SÉRIE DE CONSIGNES:
A – Relevez toutes les personnes désignées par leur nom dans l'entretien avec Tony Robbins.
B – Poursuivez l'entretien avec Tony Robbins sur l'argent et la politique à partir de sa dernière phrase.

TEXTE À EXAMINER:
^^^^^^^^

Mercredi dernier, James avait interrogé Tony Robbins sur sa stratégie d’investissement, très inspirée de celle de ses mentors, et sur la question éternelle du bon moment pour se positionner.
En conclusion de la première partie de cet entretien, Tony Robbins évoquait la réaction des marchés après l’élection de Trump à la présidence des Etats-Unis et leur retour à la normale quelques jours plus tard :
James Altucher : Nous allons continuer à avancer, c’est ce que je dis toujours aux gens, quoi qu’il se passe politiquement.
Tony Robbins : C’est totalement vrai.
Voici la suite de cet échange, dans lequel Tony nous invite davantage à contrôler notre rapport à l’argent ou en tout cas à trouver le juste milieu pour ne pas s’en retrouver prisonnier…
James Altucher : Tout le monde est divisé, en ce moment, mais en attendant, on construit des robots volants pour distribuer des colis Amazon. Le monde est un endroit merveilleux. C’est dans ça qu’on investit, en réalité. On n’investit pas dans le président. On investit dans des générations de technologies qui se succèdent.
Tony Robbins : Cela nous rend de plus en plus productifs, ça fait de nous des leaders dans le monde. Le week-end dernier, j’étais avec le président Clinton, je le connais depuis 30 ans environ, et avant l’élection de Trump, je me souviens avoir parlé à George W. Bush. Je leur ai évidemment parlé de la situation, à tous les deux. Tous deux m’ont donné des réponses intéressantes, mais celle de George W. Bush était vraiment frappante. Il n’a jamais attaqué le président Obama. Il m’a dit : « écoutez, je ne suis plus président. C’est notre président. C’est mon président aussi, nous devons le soutenir ». Je l’ai toujours respecté pour ça.
Je lui ai dit : « dites-moi, à titre privé, ce que vous pensez. » Il m’a répondu : « eh bien, évidemment j’aurais voulu que mon frère (Jeb Bush, battu lors de la campagne présidentielle de 2016, ndlr.) gagne — et ça n’a pas été le cas ». Il a dit : « toutes ces histoires qui prophétisent la fin du monde — je vais vous dire ce que j’en pense ». « Je me souviens, quand Nixon a dû démissionner, je me suis dit, ‘cet homme a détruit la démocratie américaine, il a détruit la présidence, il a détruit la réputation’. J’avais tort ».
Il a dit : « vous savez ce que j’ai découvert en étant président ? La fonction est bien plus importante que celui qui l’occupe, peu importe ce que nous faisons. Nous avons trois branches de gouvernement et ce système n’est pas parfait, mais c’est le meilleur qui existe. Quiconque est président peut tout rater, il peut faire des choses bien, il peut faire des choses mauvaises, mais dans l’ensemble nous allons continuer à avancer parce que c’est plus important que la personne en elle-même. »
Je pense que les gens devraient se réveiller et l’accepter, parce que sinon, nous perdons tout notre temps en conflit. Je connais des gens qui sont entièrement en liquidités parce qu’ils détestent Trump, ils pensent que ça nuit à Trump. Ils ne font que se nuire à eux-mêmes. Ils ne nuisent pas du tout à Trump.

^^^^^^^^

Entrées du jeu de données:
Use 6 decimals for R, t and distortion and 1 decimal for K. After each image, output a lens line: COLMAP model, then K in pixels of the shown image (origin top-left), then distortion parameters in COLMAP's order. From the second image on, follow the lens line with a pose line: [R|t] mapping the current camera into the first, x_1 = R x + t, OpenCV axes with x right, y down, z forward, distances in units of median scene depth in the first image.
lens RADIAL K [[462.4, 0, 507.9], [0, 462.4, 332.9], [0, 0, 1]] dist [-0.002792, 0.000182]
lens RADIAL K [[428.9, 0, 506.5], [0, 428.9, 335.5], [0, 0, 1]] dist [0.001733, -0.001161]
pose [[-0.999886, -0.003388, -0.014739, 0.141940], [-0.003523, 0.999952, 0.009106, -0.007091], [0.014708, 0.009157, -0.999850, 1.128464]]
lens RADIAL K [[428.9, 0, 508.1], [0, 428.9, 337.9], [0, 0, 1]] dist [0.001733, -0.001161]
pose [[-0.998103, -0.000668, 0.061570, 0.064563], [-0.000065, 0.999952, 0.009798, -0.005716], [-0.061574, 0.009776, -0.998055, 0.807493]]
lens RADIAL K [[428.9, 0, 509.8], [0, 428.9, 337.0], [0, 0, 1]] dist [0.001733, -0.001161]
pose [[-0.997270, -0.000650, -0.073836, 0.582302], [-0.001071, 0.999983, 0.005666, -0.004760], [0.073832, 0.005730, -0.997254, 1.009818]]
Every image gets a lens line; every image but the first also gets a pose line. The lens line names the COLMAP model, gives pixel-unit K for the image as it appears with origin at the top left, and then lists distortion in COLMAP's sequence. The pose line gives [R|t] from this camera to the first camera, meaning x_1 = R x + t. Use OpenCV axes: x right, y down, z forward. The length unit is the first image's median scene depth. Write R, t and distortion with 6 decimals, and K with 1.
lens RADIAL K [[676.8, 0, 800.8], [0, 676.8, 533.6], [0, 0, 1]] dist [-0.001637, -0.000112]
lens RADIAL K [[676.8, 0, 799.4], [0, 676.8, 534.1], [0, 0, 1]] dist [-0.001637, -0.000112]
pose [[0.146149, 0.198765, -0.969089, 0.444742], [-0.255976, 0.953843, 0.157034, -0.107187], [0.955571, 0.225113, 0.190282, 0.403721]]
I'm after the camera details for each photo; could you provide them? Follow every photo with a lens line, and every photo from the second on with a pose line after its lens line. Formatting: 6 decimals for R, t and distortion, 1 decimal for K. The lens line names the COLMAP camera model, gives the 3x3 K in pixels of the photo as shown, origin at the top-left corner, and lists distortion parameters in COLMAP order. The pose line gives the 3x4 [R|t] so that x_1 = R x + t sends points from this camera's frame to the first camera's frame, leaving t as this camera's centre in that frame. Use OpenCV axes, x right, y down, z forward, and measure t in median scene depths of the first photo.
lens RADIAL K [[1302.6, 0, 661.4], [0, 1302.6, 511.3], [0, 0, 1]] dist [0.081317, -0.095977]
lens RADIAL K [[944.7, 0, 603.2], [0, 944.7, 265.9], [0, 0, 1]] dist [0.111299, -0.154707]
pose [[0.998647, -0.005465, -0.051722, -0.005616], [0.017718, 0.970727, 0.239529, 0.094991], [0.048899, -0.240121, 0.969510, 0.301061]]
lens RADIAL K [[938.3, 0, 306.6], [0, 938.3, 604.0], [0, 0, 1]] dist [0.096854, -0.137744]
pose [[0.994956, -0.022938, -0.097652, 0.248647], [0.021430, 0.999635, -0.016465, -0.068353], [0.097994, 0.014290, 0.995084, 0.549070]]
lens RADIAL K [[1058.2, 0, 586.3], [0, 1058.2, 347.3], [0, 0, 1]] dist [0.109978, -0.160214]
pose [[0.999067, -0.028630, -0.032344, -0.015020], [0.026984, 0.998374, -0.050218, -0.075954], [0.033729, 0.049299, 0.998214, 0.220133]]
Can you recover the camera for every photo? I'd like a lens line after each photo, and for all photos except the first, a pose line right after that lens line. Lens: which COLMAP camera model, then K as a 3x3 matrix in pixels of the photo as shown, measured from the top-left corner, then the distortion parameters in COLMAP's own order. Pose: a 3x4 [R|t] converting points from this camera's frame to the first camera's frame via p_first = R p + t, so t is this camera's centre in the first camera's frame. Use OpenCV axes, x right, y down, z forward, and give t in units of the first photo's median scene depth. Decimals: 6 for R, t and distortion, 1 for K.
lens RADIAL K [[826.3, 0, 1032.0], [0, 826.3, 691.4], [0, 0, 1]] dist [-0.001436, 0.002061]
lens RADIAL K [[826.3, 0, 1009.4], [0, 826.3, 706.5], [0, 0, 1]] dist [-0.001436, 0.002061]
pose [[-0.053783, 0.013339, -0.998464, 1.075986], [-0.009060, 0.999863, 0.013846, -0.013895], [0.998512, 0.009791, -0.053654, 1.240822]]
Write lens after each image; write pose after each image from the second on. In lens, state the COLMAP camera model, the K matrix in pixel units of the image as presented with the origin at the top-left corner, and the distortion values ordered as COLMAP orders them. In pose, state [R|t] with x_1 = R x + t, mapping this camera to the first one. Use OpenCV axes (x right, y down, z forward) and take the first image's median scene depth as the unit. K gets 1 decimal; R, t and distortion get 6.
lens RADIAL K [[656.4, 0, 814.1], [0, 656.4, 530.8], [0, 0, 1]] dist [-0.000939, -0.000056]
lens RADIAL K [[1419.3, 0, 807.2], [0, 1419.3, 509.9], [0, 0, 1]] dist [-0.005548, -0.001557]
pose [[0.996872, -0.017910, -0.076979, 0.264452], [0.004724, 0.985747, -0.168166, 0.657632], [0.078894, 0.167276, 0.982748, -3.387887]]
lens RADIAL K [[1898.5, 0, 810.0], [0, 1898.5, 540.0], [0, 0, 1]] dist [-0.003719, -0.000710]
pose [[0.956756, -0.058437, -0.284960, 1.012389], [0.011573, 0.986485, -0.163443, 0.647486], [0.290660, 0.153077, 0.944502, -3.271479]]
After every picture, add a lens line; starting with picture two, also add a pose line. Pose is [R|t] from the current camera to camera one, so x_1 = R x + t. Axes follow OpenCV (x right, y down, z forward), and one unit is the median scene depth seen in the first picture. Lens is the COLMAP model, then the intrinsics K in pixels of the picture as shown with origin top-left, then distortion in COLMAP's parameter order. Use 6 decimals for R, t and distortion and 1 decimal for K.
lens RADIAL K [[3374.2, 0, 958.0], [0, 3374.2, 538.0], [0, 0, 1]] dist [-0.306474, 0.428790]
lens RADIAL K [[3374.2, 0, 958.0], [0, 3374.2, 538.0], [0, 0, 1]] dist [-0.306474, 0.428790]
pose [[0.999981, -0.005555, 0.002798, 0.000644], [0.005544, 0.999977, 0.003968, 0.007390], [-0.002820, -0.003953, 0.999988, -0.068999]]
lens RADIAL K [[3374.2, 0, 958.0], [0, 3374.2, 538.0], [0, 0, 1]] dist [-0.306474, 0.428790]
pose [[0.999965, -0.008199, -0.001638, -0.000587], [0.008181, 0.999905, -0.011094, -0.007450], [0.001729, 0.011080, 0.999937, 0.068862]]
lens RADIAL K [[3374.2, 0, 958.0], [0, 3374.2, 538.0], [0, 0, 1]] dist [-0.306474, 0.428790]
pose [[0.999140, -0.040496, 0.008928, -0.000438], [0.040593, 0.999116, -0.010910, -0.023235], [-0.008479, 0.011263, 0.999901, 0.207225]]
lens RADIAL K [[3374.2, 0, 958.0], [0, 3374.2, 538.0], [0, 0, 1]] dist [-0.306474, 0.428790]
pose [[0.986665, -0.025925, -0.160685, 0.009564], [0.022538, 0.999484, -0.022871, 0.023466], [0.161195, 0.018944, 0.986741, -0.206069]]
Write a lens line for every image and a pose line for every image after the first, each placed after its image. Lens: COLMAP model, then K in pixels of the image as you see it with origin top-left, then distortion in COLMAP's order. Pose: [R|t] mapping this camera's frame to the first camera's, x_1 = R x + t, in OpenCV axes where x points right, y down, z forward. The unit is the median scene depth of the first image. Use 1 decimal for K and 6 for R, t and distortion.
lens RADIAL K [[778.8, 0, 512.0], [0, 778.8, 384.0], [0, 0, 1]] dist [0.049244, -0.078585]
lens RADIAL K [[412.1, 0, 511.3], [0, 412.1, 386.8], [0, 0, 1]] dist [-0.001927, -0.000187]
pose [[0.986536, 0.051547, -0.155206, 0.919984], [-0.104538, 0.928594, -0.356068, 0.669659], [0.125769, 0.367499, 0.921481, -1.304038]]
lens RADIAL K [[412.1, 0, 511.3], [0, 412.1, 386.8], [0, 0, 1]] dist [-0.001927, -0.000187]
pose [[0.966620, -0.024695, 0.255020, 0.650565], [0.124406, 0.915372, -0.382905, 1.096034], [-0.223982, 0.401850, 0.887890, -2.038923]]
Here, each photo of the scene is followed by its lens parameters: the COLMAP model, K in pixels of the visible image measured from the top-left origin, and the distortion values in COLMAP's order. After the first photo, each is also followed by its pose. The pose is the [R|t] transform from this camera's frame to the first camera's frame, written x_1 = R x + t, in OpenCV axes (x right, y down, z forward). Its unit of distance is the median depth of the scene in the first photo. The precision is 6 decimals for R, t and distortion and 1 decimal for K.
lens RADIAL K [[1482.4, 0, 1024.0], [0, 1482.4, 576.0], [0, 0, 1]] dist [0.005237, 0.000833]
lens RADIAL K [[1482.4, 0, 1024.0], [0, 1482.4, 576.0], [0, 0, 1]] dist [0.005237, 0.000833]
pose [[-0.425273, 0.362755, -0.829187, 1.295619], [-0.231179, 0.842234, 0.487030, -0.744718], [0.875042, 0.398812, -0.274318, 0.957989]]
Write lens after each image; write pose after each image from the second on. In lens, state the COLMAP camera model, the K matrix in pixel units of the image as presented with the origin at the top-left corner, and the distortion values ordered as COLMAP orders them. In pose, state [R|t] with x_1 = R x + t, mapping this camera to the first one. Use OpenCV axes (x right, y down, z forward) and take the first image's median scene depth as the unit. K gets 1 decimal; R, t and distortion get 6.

^^^^^^^^

RÉPONSES AUX CONSIGNES:
A – James Altucher, Tony Robbins, Trump, Clinton, George W. Bush, Obama, Jeb Bush, Nixon

B –
JA : C’est absolument vrai, parce que si on regarde les années 1800, par exemple, un siècle entier. Réfléchissez-y : qu’est-ce qui les définit ? Eh bien, la Révolution industrielle, peut-être. On ne se dit pas James Garfield ou Chester Arthur (les présidents des Etats-Unis de l’époque, ndlr.) ou qui que ce soit de ce genre. Ces gens ont disparu dans l’Histoire, mais la Révolution industrielle perdure, et c’est elle qui a mis les Etats-Unis là où ils sont aujourd’hui — non pas une personne en particulier. Je voudrais vous demander ceci. Ce qu’il y a de vraiment excellent, dans votre livre, c’est en partie que l’information aide à réduire la crainte.
J’ai le sentiment que ce que vous essayez de faire en général, c’est aider les gens à diminuer leur crainte, non pas seulement pour qu’ils puissent devenir financièrement indépendants mais pour qu’ils puissent réunir les conditions d’une vie heureuse.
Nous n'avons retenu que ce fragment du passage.